Conclusion: the makeType(comptime T: type) idea is discouragable for the following reasons:
it’s definitely not idiomatic Zig; again, as linked in the docs above, TitleCaseTypeName (or PascalCase) is used for types, whether it’s a plain (struct, e.g.) type or it’s a generic (in which case the function name gets TitleCase because the function returns a type), or it’s a source-file struct, in which case the filename is capitalized, since it represents a named struct.
the makeType() scheme results in @typeNames that may be “fully qualified” (as in, foo.makeType(u8) (though awkward looking / non-ziggish), but the death knell is that language servers and debuggers might display only the shortened name, which would simply be makeType for all such (possibly totally different) types, which would be completely useless.
UPDATE: after I authored this summary, this was posted by @floooh, and is very attractive in its fulfillment of at least one of my hopes, without being as idiom-disobedient as my original proposal. Back to my original summary…

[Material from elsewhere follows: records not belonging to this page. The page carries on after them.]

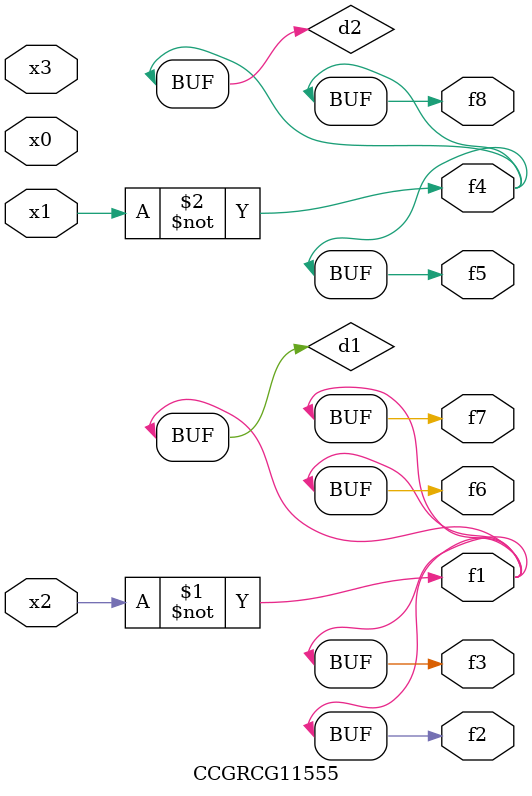
<source format=v>
module CCGRCG11555(
	input x0, x1, x2, x3,
	output f1, f2, f3, f4, f5, f6, f7, f8
);

	wire d1, d2;

	xnor (d1, x2);
	not (d2, x1);
	assign f1 = d1;
	assign f2 = d1;
	assign f3 = d1;
	assign f4 = d2;
	assign f5 = d2;
	assign f6 = d1;
	assign f7 = d1;
	assign f8 = d2;
endmodule

</source>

There is no way to get exactly what I was looking for, which I advertised as: the ability to use source-file structs with generic types; however, my proposal wasn’t exactly this, either, of course, since the function makeType() returned the struct, with its innards, rather than the struct’s members simply being file-level instead of nested. One of the objectives was to reduce the need to foo.Foo, and even to be able to assume the final type name of Foo (specialized), and that doesn’t look realizable. Rather, the standard
is really the only way. (Though One suggestion was made to reduce this to a one-liner equivalent, but you still have @import(“foo.zig”).Foo;- it’s definitely a valid point that addresses some of the hope.
Ah! Exactly! This is a perfect example of the use case; I’ve never taken an opportunity to look at your code… thank you.

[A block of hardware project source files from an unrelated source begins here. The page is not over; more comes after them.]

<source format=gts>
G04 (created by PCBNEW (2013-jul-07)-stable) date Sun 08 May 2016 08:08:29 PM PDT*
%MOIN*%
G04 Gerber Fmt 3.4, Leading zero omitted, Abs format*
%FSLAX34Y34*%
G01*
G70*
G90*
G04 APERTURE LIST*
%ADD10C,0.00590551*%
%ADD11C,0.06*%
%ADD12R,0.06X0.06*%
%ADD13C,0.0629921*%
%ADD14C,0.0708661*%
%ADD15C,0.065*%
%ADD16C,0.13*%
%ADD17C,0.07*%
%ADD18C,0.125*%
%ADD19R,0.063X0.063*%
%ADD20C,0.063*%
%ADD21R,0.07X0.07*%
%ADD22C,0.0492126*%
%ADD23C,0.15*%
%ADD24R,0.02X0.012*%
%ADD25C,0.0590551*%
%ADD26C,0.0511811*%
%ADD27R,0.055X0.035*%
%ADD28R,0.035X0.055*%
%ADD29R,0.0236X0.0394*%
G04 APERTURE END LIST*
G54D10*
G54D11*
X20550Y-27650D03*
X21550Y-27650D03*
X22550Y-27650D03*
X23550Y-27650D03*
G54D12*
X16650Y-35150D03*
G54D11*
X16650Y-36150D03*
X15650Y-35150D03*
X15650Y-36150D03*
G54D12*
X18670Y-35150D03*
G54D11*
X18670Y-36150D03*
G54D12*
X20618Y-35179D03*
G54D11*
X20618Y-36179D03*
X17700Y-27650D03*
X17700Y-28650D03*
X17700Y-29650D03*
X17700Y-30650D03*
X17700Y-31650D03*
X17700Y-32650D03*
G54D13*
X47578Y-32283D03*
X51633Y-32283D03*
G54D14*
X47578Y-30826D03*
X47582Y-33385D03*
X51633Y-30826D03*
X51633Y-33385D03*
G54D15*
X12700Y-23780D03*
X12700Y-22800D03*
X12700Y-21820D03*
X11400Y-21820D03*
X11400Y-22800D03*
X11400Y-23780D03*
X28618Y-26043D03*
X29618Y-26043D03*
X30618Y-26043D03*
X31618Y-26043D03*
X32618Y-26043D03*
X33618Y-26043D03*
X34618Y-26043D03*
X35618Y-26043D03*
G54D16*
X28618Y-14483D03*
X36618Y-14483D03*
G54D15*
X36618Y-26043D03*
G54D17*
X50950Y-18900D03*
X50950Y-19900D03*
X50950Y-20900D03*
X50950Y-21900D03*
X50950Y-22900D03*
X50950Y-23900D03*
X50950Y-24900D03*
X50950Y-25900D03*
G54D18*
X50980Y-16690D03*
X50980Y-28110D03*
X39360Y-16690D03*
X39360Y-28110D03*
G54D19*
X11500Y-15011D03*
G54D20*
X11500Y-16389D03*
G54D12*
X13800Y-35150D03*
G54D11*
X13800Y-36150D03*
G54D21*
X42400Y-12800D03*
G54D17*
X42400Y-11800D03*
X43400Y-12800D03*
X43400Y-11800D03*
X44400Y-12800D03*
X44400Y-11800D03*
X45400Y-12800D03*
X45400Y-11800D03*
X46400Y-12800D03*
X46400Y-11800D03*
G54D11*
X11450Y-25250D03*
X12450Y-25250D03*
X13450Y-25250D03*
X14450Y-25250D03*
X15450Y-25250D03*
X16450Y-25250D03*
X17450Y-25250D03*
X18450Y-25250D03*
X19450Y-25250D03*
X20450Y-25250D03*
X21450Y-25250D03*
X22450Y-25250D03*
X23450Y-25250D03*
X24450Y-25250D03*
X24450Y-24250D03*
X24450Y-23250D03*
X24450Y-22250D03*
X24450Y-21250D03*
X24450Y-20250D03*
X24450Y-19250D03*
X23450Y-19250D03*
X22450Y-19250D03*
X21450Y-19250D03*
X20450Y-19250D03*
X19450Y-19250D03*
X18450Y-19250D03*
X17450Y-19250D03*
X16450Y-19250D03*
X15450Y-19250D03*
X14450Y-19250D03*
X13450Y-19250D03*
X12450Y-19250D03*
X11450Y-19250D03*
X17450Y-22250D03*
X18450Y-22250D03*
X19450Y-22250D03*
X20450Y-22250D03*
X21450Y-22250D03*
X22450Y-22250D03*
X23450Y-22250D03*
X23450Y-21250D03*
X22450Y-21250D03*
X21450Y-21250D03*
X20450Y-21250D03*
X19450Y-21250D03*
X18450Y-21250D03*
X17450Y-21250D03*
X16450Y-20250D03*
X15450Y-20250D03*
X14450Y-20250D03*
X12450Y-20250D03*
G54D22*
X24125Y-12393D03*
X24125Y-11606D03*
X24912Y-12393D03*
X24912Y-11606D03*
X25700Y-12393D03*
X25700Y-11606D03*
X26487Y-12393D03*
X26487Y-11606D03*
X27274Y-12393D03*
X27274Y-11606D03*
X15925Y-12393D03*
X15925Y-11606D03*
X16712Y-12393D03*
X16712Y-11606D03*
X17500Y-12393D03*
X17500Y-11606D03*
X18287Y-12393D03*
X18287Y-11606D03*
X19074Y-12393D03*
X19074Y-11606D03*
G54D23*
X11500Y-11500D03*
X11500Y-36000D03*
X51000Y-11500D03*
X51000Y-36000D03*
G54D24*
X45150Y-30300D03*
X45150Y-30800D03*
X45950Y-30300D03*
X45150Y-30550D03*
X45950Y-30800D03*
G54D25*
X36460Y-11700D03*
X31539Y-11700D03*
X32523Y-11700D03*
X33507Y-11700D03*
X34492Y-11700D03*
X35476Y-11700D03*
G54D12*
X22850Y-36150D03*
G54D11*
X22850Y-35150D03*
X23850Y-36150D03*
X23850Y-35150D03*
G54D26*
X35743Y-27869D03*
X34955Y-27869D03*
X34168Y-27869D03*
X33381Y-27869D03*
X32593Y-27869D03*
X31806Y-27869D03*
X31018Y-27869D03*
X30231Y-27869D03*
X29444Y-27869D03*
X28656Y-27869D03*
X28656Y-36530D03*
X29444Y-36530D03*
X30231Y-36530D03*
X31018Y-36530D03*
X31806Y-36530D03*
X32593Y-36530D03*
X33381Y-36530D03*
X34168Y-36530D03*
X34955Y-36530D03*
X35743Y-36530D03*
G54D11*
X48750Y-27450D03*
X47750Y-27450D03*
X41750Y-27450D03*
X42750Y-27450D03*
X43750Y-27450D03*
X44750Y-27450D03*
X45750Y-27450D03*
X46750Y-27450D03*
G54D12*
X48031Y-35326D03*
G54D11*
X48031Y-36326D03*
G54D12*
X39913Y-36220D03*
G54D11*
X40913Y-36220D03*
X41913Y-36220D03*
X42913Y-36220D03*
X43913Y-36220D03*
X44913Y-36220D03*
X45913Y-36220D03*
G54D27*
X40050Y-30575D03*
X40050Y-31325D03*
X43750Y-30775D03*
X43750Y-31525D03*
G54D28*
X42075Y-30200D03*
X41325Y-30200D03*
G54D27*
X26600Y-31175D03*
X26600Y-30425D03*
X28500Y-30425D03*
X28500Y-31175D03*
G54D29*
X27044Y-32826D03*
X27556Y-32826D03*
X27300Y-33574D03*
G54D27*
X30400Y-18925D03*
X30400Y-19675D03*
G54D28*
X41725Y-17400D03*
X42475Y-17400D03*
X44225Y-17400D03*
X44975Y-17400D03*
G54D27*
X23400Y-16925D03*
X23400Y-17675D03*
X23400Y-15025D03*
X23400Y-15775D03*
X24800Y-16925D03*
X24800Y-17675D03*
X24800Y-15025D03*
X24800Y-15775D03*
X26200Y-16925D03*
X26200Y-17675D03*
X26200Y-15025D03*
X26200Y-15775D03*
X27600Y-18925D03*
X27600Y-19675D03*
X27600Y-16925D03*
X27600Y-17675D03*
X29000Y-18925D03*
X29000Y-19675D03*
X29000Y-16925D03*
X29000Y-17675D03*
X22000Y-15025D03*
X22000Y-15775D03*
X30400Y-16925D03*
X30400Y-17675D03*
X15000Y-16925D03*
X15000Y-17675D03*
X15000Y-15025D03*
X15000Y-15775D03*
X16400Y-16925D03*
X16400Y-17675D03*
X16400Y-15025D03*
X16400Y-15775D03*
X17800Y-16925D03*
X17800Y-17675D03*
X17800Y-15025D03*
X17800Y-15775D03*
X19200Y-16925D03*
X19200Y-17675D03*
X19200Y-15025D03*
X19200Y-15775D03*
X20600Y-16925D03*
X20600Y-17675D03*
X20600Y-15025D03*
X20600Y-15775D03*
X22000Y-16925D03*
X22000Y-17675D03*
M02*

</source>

So, this inspires a question: does this not suffer in the same way, where language servers and debuggers might contract this to merely ‘Type’, which wouldn’t be helpful if you had a bunch together? Perhaps you’re just willing to accept that.

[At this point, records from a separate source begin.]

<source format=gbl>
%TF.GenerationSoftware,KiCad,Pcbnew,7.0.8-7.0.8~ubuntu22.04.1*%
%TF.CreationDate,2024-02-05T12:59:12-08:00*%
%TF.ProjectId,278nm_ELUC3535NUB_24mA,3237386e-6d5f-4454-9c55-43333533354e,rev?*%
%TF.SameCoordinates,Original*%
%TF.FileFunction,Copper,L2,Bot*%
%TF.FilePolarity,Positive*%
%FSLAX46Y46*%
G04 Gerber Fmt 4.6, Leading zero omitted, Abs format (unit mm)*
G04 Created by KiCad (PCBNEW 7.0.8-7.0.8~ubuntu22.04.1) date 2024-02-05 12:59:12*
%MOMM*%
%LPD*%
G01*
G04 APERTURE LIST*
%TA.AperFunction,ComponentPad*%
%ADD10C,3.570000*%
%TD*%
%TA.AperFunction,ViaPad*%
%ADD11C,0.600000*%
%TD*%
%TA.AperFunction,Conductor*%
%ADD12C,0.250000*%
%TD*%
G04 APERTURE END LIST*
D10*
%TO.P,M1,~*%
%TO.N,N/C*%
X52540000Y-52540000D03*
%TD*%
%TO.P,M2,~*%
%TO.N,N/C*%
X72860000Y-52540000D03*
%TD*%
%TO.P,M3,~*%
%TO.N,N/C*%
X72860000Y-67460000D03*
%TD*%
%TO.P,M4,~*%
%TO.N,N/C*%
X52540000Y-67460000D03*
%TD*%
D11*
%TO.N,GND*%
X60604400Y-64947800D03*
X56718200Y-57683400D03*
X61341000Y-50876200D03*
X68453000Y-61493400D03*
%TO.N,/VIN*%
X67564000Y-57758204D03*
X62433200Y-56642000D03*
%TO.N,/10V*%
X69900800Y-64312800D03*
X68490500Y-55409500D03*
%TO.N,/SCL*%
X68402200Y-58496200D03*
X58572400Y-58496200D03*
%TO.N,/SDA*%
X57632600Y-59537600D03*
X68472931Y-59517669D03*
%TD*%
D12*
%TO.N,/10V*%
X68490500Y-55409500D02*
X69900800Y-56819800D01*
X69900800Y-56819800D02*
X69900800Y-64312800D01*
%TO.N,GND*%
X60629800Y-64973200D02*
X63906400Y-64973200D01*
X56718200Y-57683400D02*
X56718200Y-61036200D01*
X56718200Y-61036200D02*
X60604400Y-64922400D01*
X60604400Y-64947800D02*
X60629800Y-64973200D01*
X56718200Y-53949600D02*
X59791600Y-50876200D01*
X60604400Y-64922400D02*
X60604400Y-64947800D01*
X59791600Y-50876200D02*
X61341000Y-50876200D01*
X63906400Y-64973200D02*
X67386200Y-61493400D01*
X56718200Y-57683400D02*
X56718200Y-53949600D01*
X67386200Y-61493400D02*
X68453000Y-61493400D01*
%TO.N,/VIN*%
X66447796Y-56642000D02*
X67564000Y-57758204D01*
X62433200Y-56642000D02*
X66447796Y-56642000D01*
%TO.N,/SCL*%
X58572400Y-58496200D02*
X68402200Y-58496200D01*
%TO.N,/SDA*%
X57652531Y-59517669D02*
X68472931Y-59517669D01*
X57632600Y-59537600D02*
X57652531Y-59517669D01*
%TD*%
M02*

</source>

Regarding indentation… I have an overly-simple thought for that, but only because, as is obvious, I like to explore outside the safe borders. In this case only (that is, the case of, “A generic type that I’d like to make look as much like a source-file-struct as possible”), would it be acceptable to just:
It would only raise your reader’s eyebrows a little at at the very top. It puts const Bus on the left edge like members of a source-file-struct. It saves one indentation, which might be a more pleasant placement for the file overall. The very bottom of the file would also look slightly ugly. Anyway, I’d personally be inclined to post here to ziggit to see if people say that would be “barely acceptable” or “fine” or maybe “horrendous”… since I’m the guy who likes to know opinions like this, since I’m new, and trying to form some patterns that might endure (big surprise).
Yeah I thought about just ignoring the intendation level and move everything to the left - but of course zig-fmt doesn’t like that and moves everything to the right again (I have enabled format-on-save in VSCode).
Disabling with zig fmt: off would need to go over the entire implementation which also isn’t really an option.
I see this opined, and I can’t bring myself to agree with it.
Possibly because I hold a certain interest in biology? Sometimes the genus and the species are the same thing, and that’s fine. There’s even word for it: it’s called a tautonym. Bison bison, Gorilla gorilla (and the subspecies, Gorilla gorilla gorilla (gorilla) (gorilla)), Gulo gulo (hail to the victors!), there’s a rather long list.
Embracing this evades the kind of foolishness which leads to std.ArrayList but std.array_list.Managed: this is, speaking plainly, bad taxonomy, arising from a mistaken understanding of how these things are supposed to work. τάξις is order, or arrangement, νόμος is law (kind of): there’s a science to it. Did we suddenly discover something Linnaeus was oblivious to? We did not, we’re ignoring the wisdom of our elders.
Namespaces nest, that forms a hierarchy, the only way to fulfill this oblivious “no classification” directive is to flatten everything out. Since that’s obviously bad, we’re stuck in, and may as well do it properly.
Ah, right. Maybe there’s a little tension between the zen “Focus on code rather than style.” and zig-fmt. Of course, as you say, one wouldn’t have to use zig-fmt.